ALBANY, N.Y., Dec. 28 (UPI) -- Central-line associated blood stream infections -- a hospital-acquired infection -- are down 53 percent in New York since 2007, researchers say.
Dr. Nirav R. Shah, commissioner of New York state's Department of Health, said the sixth annual report on hospital-acquired infections, which includes rates of infections for individual hospitals, also found the rates of surgical site infections for selected procedures fell by 16 percent.
In addition, since 2010, the rate of C. difficile infections rose by 14 percent among the 89 hospitals that switched to a more sensitive laboratory test capable of detecting more cases, but fell by 15 percent among the 88 hospitals using the same type of test throughout the reporting period, the report said.
"Patients deserve the peace-of-mind of knowing the hospital they receive treatment from utilizes best practices to protect their safety," Shah said in a statement. "Preventing hospital-acquired infections is a key component of patient safety, and we will continue to proactively work with hospitals to reduce the number of these infections."

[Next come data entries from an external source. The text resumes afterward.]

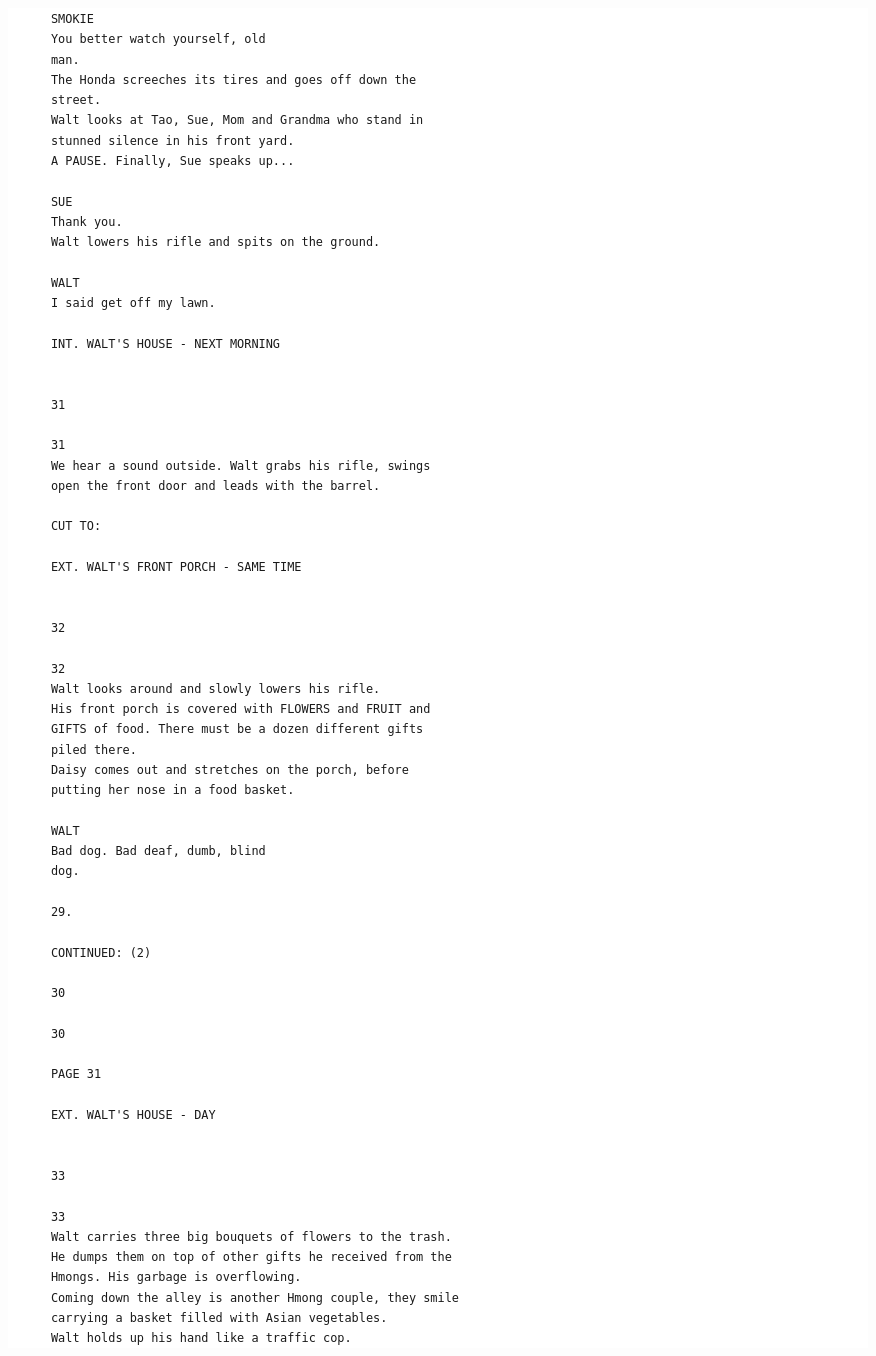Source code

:           SMOKIE
          You better watch yourself, old
          man.
          The Honda screeches its tires and goes off down the
          street.
          Walt looks at Tao, Sue, Mom and Grandma who stand in
          stunned silence in his front yard.
          A PAUSE. Finally, Sue speaks up...

          SUE
          Thank you.
          Walt lowers his rifle and spits on the ground.

          WALT
          I said get off my lawn.

          INT. WALT'S HOUSE - NEXT MORNING


          31

          31
          We hear a sound outside. Walt grabs his rifle, swings
          open the front door and leads with the barrel.

          CUT TO:

          EXT. WALT'S FRONT PORCH - SAME TIME


          32

          32
          Walt looks around and slowly lowers his rifle.
          His front porch is covered with FLOWERS and FRUIT and
          GIFTS of food. There must be a dozen different gifts
          piled there.
          Daisy comes out and stretches on the porch, before
          putting her nose in a food basket.

          WALT
          Bad dog. Bad deaf, dumb, blind
          dog.

          29.

          CONTINUED: (2)

          30

          30

          PAGE 31

          EXT. WALT'S HOUSE - DAY


          33

          33
          Walt carries three big bouquets of flowers to the trash.
          He dumps them on top of other gifts he received from the
          Hmongs. His garbage is overflowing.
          Coming down the alley is another Hmong couple, they smile
          carrying a basket filled with Asian vegetables.
          Walt holds up his hand like a traffic cop.

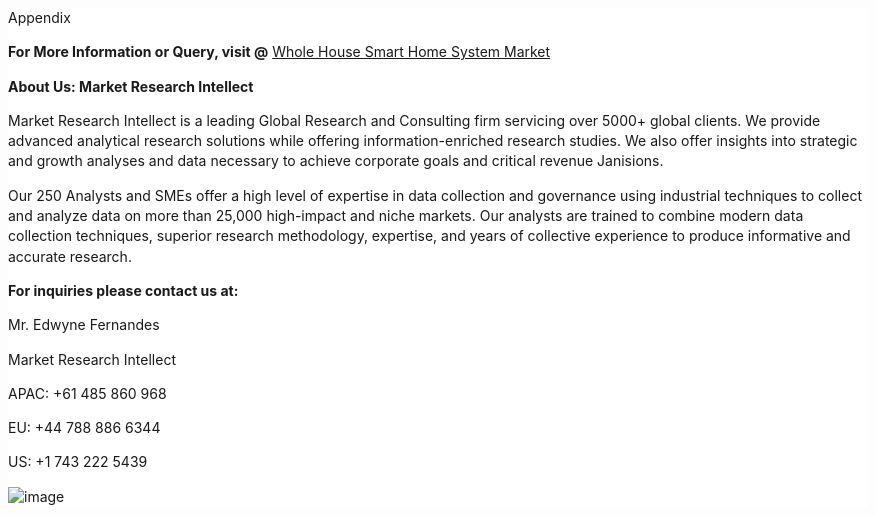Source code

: Appendix</span></em></p><p><span class="font-[700]"><strong>For More Information or Query, visit&nbsp;@</strong>&nbsp;</span><span class="font-[700]"><a href="https://www.marketresearchintellect.com/product/whole-house-smart-home-system-market/?utm_source=Linkedin&utm_medium=852" target="_blank" data-tracking-control-name="article-ssr-frontend-pulse_little-text-block" data-tracking-will-navigate="" data-test-link="">Whole House Smart Home System Market</a></span></p><p><strong><span class="font-[700]">About Us: Market Research Intellect</span></strong></p><p><span class="">Market Research Intellect is a leading Global Research and Consulting firm servicing over 5000+ global clients. We provide advanced analytical research solutions while offering information-enriched research studies.&nbsp;</span>We also offer insights into strategic and growth analyses and data necessary to achieve corporate goals and critical revenue Janisions.</p><p><span class="">Our 250 Analysts and SMEs offer a high level of expertise in data collection and governance using industrial techniques to collect and analyze data on more than 25,000 high-impact and niche markets. Our analysts are trained to combine modern data collection techniques, superior research methodology, expertise, and years of collective experience to produce informative and accurate research.</span></p><p><strong>For inquiries please contact us at:</strong></p><p>Mr. Edwyne Fernandes</p><p>Market Research Intellect</p><p>APAC: +61 485 860 968</p><p>EU: +44 788 886 6344</p><p>US: +1 743 222 5439</p>
![image](https://github.com/user-attachments/assets/433327a0-2ffe-4573-8e4a-d6098991bd34)
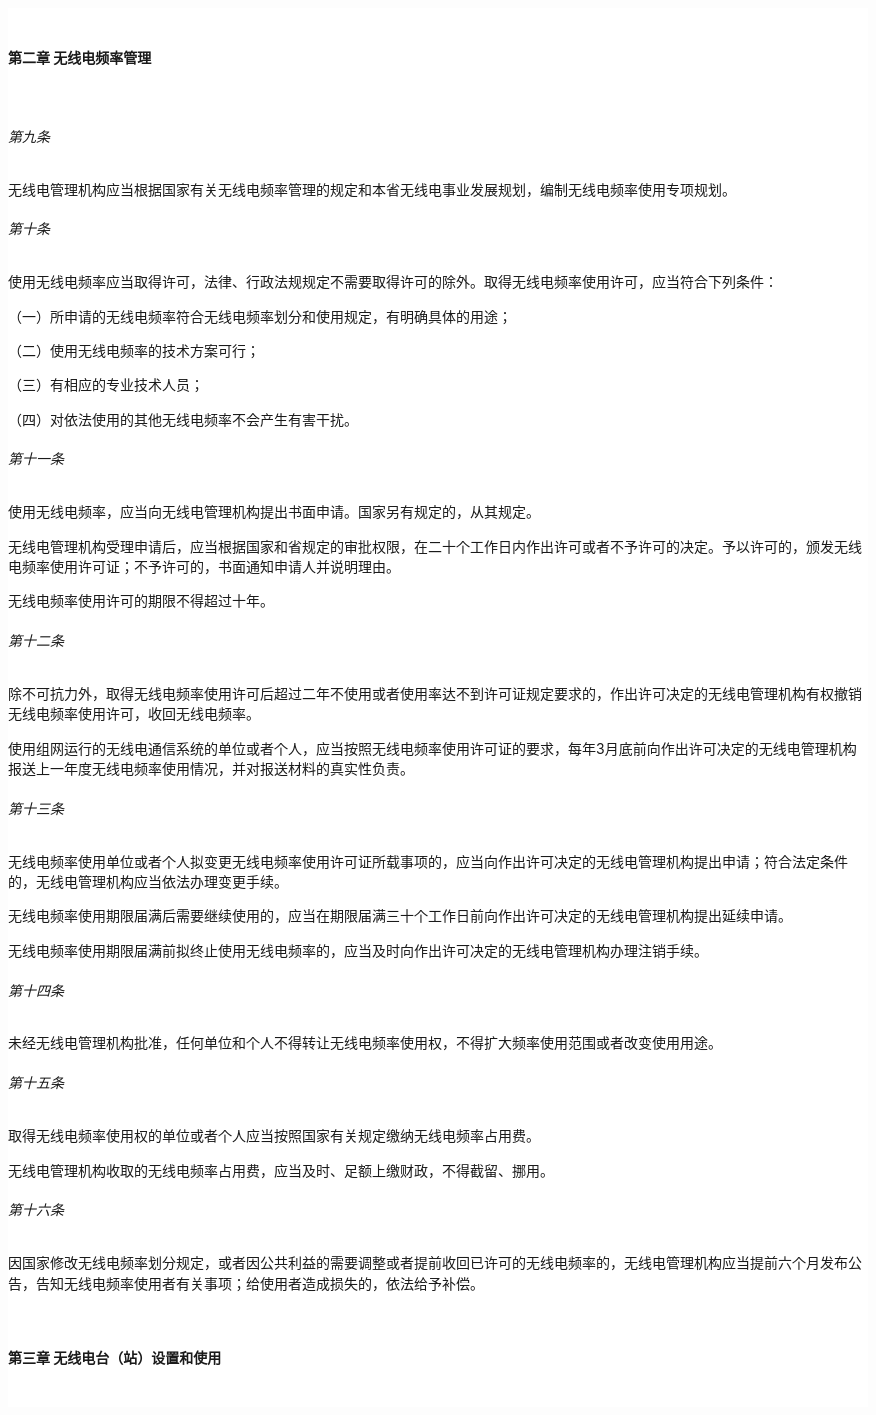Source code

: ​

#### 第二章 无线电频率管理

​

###### 第九条

无线电管理机构应当根据国家有关无线电频率管理的规定和本省无线电事业发展规划，编制无线电频率使用专项规划。

###### 第十条

使用无线电频率应当取得许可，法律、行政法规规定不需要取得许可的除外。取得无线电频率使用许可，应当符合下列条件：

（一）所申请的无线电频率符合无线电频率划分和使用规定，有明确具体的用途；

（二）使用无线电频率的技术方案可行；

（三）有相应的专业技术人员；

（四）对依法使用的其他无线电频率不会产生有害干扰。

###### 第十一条

使用无线电频率，应当向无线电管理机构提出书面申请。国家另有规定的，从其规定。

无线电管理机构受理申请后，应当根据国家和省规定的审批权限，在二十个工作日内作出许可或者不予许可的决定。予以许可的，颁发无线电频率使用许可证；不予许可的，书面通知申请人并说明理由。

无线电频率使用许可的期限不得超过十年。

###### 第十二条

除不可抗力外，取得无线电频率使用许可后超过二年不使用或者使用率达不到许可证规定要求的，作出许可决定的无线电管理机构有权撤销无线电频率使用许可，收回无线电频率。

使用组网运行的无线电通信系统的单位或者个人，应当按照无线电频率使用许可证的要求，每年3月底前向作出许可决定的无线电管理机构报送上一年度无线电频率使用情况，并对报送材料的真实性负责。

###### 第十三条

无线电频率使用单位或者个人拟变更无线电频率使用许可证所载事项的，应当向作出许可决定的无线电管理机构提出申请；符合法定条件的，无线电管理机构应当依法办理变更手续。

无线电频率使用期限届满后需要继续使用的，应当在期限届满三十个工作日前向作出许可决定的无线电管理机构提出延续申请。

无线电频率使用期限届满前拟终止使用无线电频率的，应当及时向作出许可决定的无线电管理机构办理注销手续。

###### 第十四条

未经无线电管理机构批准，任何单位和个人不得转让无线电频率使用权，不得扩大频率使用范围或者改变使用用途。

###### 第十五条

取得无线电频率使用权的单位或者个人应当按照国家有关规定缴纳无线电频率占用费。

无线电管理机构收取的无线电频率占用费，应当及时、足额上缴财政，不得截留、挪用。

###### 第十六条

因国家修改无线电频率划分规定，或者因公共利益的需要调整或者提前收回已许可的无线电频率的，无线电管理机构应当提前六个月发布公告，告知无线电频率使用者有关事项；给使用者造成损失的，依法给予补偿。

​

#### 第三章 无线电台（站）设置和使用

​

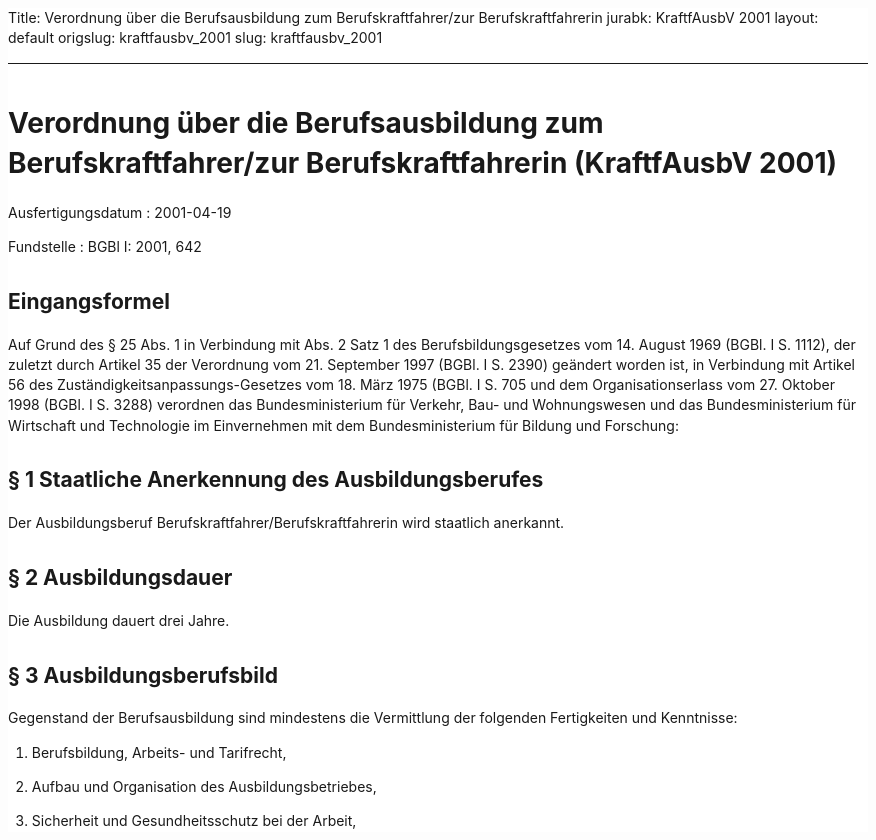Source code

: Title: Verordnung über die Berufsausbildung zum Berufskraftfahrer/zur Berufskraftfahrerin
jurabk: KraftfAusbV 2001
layout: default
origslug: kraftfausbv_2001
slug: kraftfausbv_2001

---

# Verordnung über die Berufsausbildung zum Berufskraftfahrer/zur Berufskraftfahrerin (KraftfAusbV 2001)

Ausfertigungsdatum
:   2001-04-19

Fundstelle
:   BGBl I: 2001, 642



## Eingangsformel

Auf Grund des § 25 Abs. 1 in Verbindung mit Abs. 2 Satz 1 des
Berufsbildungsgesetzes vom 14. August 1969 (BGBl. I S. 1112), der
zuletzt durch Artikel 35 der Verordnung vom 21. September 1997 (BGBl.
I S. 2390) geändert worden ist, in Verbindung mit Artikel 56 des
Zuständigkeitsanpassungs-Gesetzes vom 18. März 1975 (BGBl. I S. 705
und dem Organisationserlass vom 27. Oktober 1998 (BGBl. I S. 3288)
verordnen das Bundesministerium für Verkehr, Bau- und Wohnungswesen
und das Bundesministerium für Wirtschaft und Technologie im
Einvernehmen mit dem Bundesministerium für Bildung und Forschung:


## § 1 Staatliche Anerkennung des Ausbildungsberufes

Der Ausbildungsberuf Berufskraftfahrer/Berufskraftfahrerin wird
staatlich anerkannt.


## § 2 Ausbildungsdauer

Die Ausbildung dauert drei Jahre.


## § 3 Ausbildungsberufsbild

Gegenstand der Berufsausbildung sind mindestens die Vermittlung der
folgenden Fertigkeiten und Kenntnisse:

1.  Berufsbildung, Arbeits- und Tarifrecht,


2.  Aufbau und Organisation des Ausbildungsbetriebes,


3.  Sicherheit und Gesundheitsschutz bei der Arbeit,
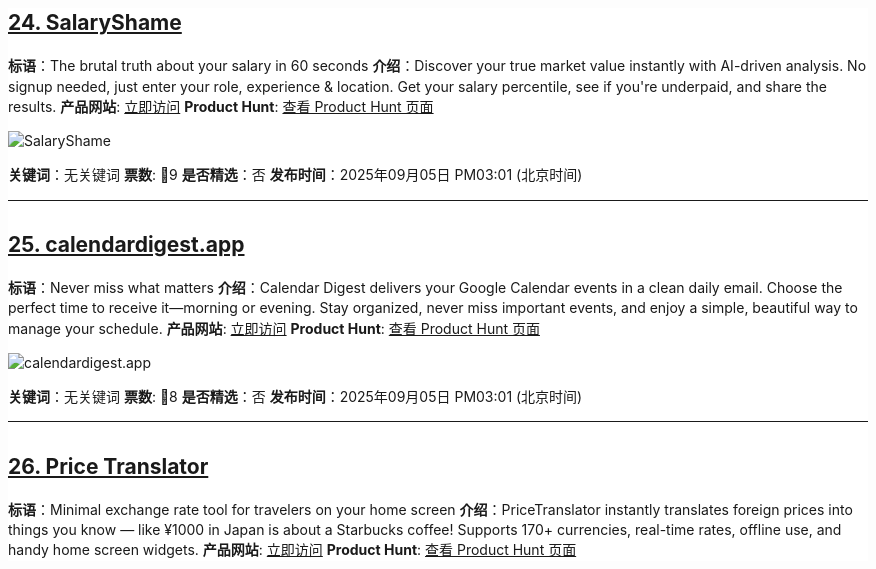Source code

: ## [24. SalaryShame](https://www.producthunt.com/products/salaryshame-am-i-underpaid?utm_campaign=producthunt-api&utm_medium=api-v2&utm_source=Application%3A+nextauth+%28ID%3A+151633%29)
**标语**：The brutal truth about your salary in 60 seconds
**介绍**：Discover your true market value instantly with AI-driven analysis. No signup needed, just enter your role, experience & location. Get your salary percentile, see if you're underpaid, and share the results.
**产品网站**: [立即访问](https://www.producthunt.com/r/NLXYZ52QQYXZHR?utm_campaign=producthunt-api&utm_medium=api-v2&utm_source=Application%3A+nextauth+%28ID%3A+151633%29)
**Product Hunt**: [查看 Product Hunt 页面](https://www.producthunt.com/products/salaryshame-am-i-underpaid?utm_campaign=producthunt-api&utm_medium=api-v2&utm_source=Application%3A+nextauth+%28ID%3A+151633%29)

![SalaryShame]()

**关键词**：无关键词
**票数**: 🔺9
**是否精选**：否
**发布时间**：2025年09月05日 PM03:01 (北京时间)

---

## [25. calendardigest.app](https://www.producthunt.com/products/calendardigest-app?utm_campaign=producthunt-api&utm_medium=api-v2&utm_source=Application%3A+nextauth+%28ID%3A+151633%29)
**标语**：Never miss what matters
**介绍**：Calendar Digest delivers your Google Calendar events in a clean daily email. Choose the perfect time to receive it—morning or evening. Stay organized, never miss important events, and enjoy a simple, beautiful way to manage your schedule.
**产品网站**: [立即访问](https://www.producthunt.com/r/TXKJY3XEEE6TJU?utm_campaign=producthunt-api&utm_medium=api-v2&utm_source=Application%3A+nextauth+%28ID%3A+151633%29)
**Product Hunt**: [查看 Product Hunt 页面](https://www.producthunt.com/products/calendardigest-app?utm_campaign=producthunt-api&utm_medium=api-v2&utm_source=Application%3A+nextauth+%28ID%3A+151633%29)

![calendardigest.app]()

**关键词**：无关键词
**票数**: 🔺8
**是否精选**：否
**发布时间**：2025年09月05日 PM03:01 (北京时间)

---

## [26. Price Translator](https://www.producthunt.com/products/price-translator?utm_campaign=producthunt-api&utm_medium=api-v2&utm_source=Application%3A+nextauth+%28ID%3A+151633%29)
**标语**：Minimal exchange rate tool for travelers on your home screen
**介绍**：PriceTranslator instantly translates foreign prices into things you know — like ¥1000 in Japan is about a Starbucks coffee! Supports 170+ currencies, real-time rates, offline use, and handy home screen widgets.
**产品网站**: [立即访问](https://www.producthunt.com/r/4NRKUAKOBB6Q2T?utm_campaign=producthunt-api&utm_medium=api-v2&utm_source=Application%3A+nextauth+%28ID%3A+151633%29)
**Product Hunt**: [查看 Product Hunt 页面](https://www.producthunt.com/products/price-translator?utm_campaign=producthunt-api&utm_medium=api-v2&utm_source=Application%3A+nextauth+%28ID%3A+151633%29)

Among the major findings of the report:
-- The 53 percent reduction in adult/pediatric/neonatal central-line associated blood stream infections in New York hospitals since 2007 led to an estimated savings of between $18 million and $72 million due to shorter hospital stays and preventing the need for additional treatment.
-- The biggest reduction occurred in surgical intensive care units, where the central-line associated blood stream infections rate decreased 66.
-- The 16 percent reduction in surgical site infections since 2007 helped to achieve estimated savings of between $12 million and $35 million due to decreased length of hospital stays and prevention of complications that require additional treatment.
-- The surgical site infections rate for colon surgery decreased 14 percent from 2007 to 2012. However, the biggest decrease was from 2007 to 2008. The rates have been fairly stable since 2008.
-- The surgical site infections rate for chest incision infections after cardiac bypass surgery decreased 23 percent from 2007 to 2012.